Testo —
↓

Al passo con i tempi

A causa della grossa influenza che le normative sulle emissioni hanno sullo sviluppo dei veicoli moderni, i produttori continuano a mettere mano al design: l’obiettivo è aumentare l’efficienza, senza dover sacrificare le prestazioni.

La KIA, casa automobilistica coreana, ha depositato 143 brevetti di nuove tecnologie nell’ambito di un programma di sviluppo di un cambio automatico compatto a 8 rapporti (8AT). Questo nuovo cambio permette un’accelerazione dolce da fermo, una maggiore efficienza dei consumi, migliorati livelli di NVH (Noise Vibration Harshness) perla riduzione di rumori e vibrazioni e, ad alti giri, un’accelerazione più decisa rispetto a un cambio automatico con meno marce.

Per migliorare i consumi del cambio 8AT, gli ingegneri della KIA hanno ridotto notevolmente la grandezza della pompa dell’olio (la fonte principale delle perdite di potenza in un cambio automatico) e hanno semplificato la struttura del corpo valvole. Grazie alla pompa dell’olio più piccola, installata nella produzione di questa classe, il cambio 8AT può utilizzare l’olio idraulico in modo più efficiente, poiché questo viene sempre distribuito uniformemente per tutta l’unità.

Il team di progettisti della KIA, inoltre, ha inserito un corpo valvole a comando diretto: questo permette di azionare direttamente la valvola magnetica della frizione, cosa che prima avveniva tramite più valvole di controllo. In questo modo è stato possibile ridurre le valvole di controllo da 20 a 12 e ciò non solo ha permesso un cambio di marcia più veloce e un collegamento meccanico diretto con il motore, ma ha portato come vantaggio anche un design più compatto.

↑

(Estratti di dati)
↓

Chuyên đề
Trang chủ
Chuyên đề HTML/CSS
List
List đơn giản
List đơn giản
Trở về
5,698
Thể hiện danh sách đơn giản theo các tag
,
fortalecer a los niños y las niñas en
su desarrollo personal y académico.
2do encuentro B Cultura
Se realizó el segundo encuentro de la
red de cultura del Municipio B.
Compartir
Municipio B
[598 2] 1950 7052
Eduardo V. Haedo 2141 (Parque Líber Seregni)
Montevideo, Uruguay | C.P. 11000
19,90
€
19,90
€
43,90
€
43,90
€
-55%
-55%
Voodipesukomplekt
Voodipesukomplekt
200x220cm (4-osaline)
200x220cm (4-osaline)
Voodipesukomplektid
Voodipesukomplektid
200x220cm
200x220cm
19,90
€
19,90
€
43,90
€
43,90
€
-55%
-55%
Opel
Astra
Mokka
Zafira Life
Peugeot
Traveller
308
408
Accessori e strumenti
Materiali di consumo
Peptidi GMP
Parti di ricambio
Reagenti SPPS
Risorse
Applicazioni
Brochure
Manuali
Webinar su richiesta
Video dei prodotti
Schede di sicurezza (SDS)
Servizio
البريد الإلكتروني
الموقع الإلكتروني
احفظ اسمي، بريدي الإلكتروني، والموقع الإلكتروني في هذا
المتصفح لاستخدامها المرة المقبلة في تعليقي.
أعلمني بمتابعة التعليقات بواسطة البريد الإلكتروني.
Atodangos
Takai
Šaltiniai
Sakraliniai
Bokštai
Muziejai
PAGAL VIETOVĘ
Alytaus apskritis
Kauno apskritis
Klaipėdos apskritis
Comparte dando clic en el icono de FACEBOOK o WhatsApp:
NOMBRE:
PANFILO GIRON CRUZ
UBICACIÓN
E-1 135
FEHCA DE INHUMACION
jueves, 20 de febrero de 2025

↑

Compiti —
1. Elenca tutti i vantaggi che, secondo il testo sul cambio 8AT della KIA, il nuovo cambio permette.
2. Individua e copia ogni riga dei record che contiene la stringa "الإلكتروني", distinguendo tra maiuscole e minuscole.
Il testo e i record hanno origini diverse.

Soluzioni —
1.
- Un'accelerazione dolce da fermo
- Una maggiore efficienza dei consumi
- Migliorati livelli di NVH (Noise Vibration Harshness) per la riduzione di rumori e vibrazioni
- Ad alti giri, un'accelerazione più decisa rispetto a un cambio automatico con meno marce

2.
البريد الإلكتروني
الموقع الإلكتروني
احفظ اسمي، بريدي الإلكتروني، والموقع الإلكتروني في هذا
أعلمني بمتابعة التعليقات بواسطة البريد الإلكتروني.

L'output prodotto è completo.